=== Assigned task ===
Exclude all pictures from your copy of the data below, which should otherwise match exactly.
==== Source information
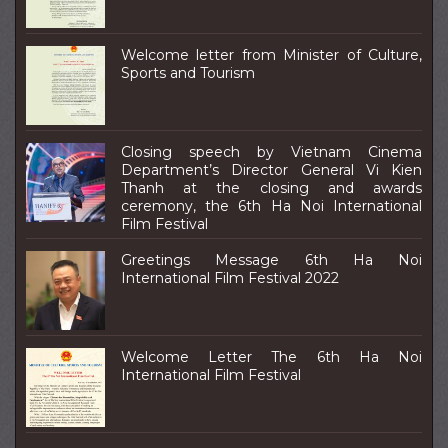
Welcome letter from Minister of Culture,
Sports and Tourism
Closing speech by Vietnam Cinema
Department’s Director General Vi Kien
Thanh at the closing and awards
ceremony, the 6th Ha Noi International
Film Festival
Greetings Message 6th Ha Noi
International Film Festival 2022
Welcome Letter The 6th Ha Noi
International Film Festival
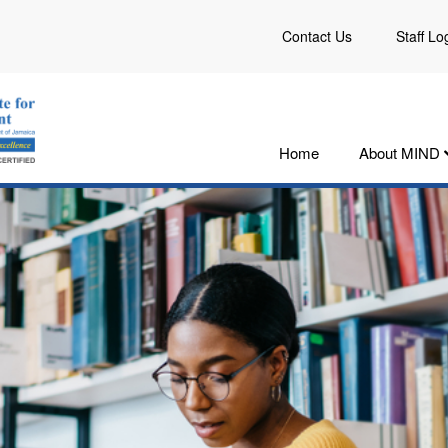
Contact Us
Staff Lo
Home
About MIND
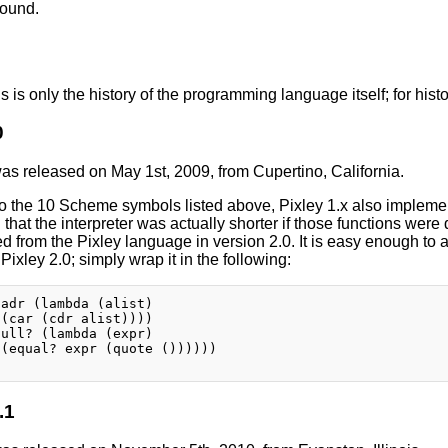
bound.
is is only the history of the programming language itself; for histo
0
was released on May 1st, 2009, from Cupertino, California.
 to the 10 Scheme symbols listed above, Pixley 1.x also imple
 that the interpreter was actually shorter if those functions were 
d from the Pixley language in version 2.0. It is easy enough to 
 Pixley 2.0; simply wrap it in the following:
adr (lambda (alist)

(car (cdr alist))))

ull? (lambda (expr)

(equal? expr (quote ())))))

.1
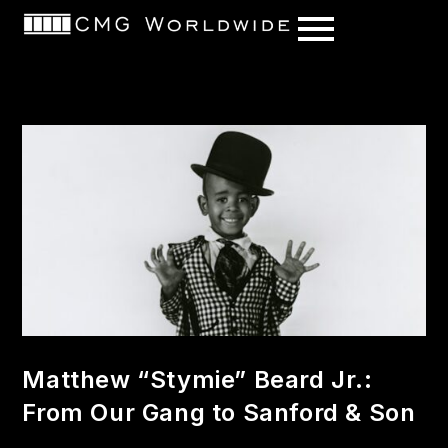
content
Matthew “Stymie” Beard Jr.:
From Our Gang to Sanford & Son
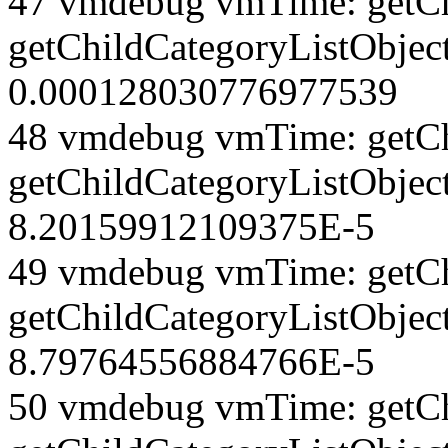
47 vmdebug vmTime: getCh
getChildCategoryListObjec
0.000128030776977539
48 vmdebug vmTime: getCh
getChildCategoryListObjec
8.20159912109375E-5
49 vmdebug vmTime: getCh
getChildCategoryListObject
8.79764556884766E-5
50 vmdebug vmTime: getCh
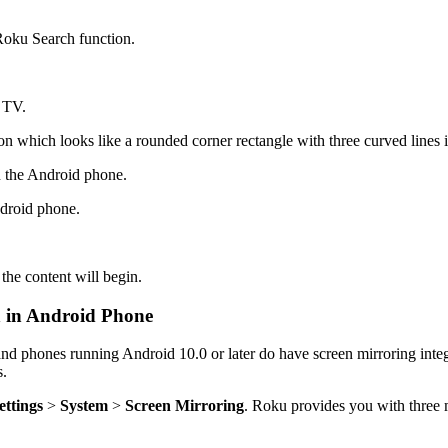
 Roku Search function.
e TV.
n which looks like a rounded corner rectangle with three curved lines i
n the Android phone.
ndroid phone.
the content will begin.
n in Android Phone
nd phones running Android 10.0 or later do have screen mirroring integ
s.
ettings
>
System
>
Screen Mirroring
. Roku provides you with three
========
=== Response to the exercise ===
Welcome letter from Minister of Culture,
Sports and Tourism
Closing speech by Vietnam Cinema
Department’s Director General Vi Kien
Thanh at the closing and awards
ceremony, the 6th Ha Noi International
Film Festival
Greetings Message 6th Ha Noi
International Film Festival 2022
Welcome Letter The 6th Ha Noi
International Film Festival
Contact Us
Staff Lo
Home
About MIND
bound.
is is only the history of the programming language itself; for histo
0
was released on May 1st, 2009, from Cupertino, California.
 to the 10 Scheme symbols listed above, Pixley 1.x also imple
 that the interpreter was actually shorter if those functions were 
d from the Pixley language in version 2.0. It is easy enough to 
 Pixley 2.0; simply wrap it in the following:
adr (lambda (alist)

(car (cdr alist))))

ull? (lambda (expr)

(equal? expr (quote ())))))

.1
content
Matthew “Stymie” Beard Jr.:
From Our Gang to Sanford & Son
47 vmdebug vmTime: getCh
getChildCategoryListObjec
0.000128030776977539
48 vmdebug vmTime: getCh
getChildCategoryListObjec
8.20159912109375E-5
49 vmdebug vmTime: getCh
getChildCategoryListObject
8.79764556884766E-5
50 vmdebug vmTime: getCh
 Roku Search function.
e TV.
n which looks like a rounded corner rectangle with three curved lines i
n the Android phone.
ndroid phone.
the content will begin.
n in Android Phone
nd phones running Android 10.0 or later do have screen mirroring integ
s.
ettings
>
System
>
Screen Mirroring
. Roku provides you with three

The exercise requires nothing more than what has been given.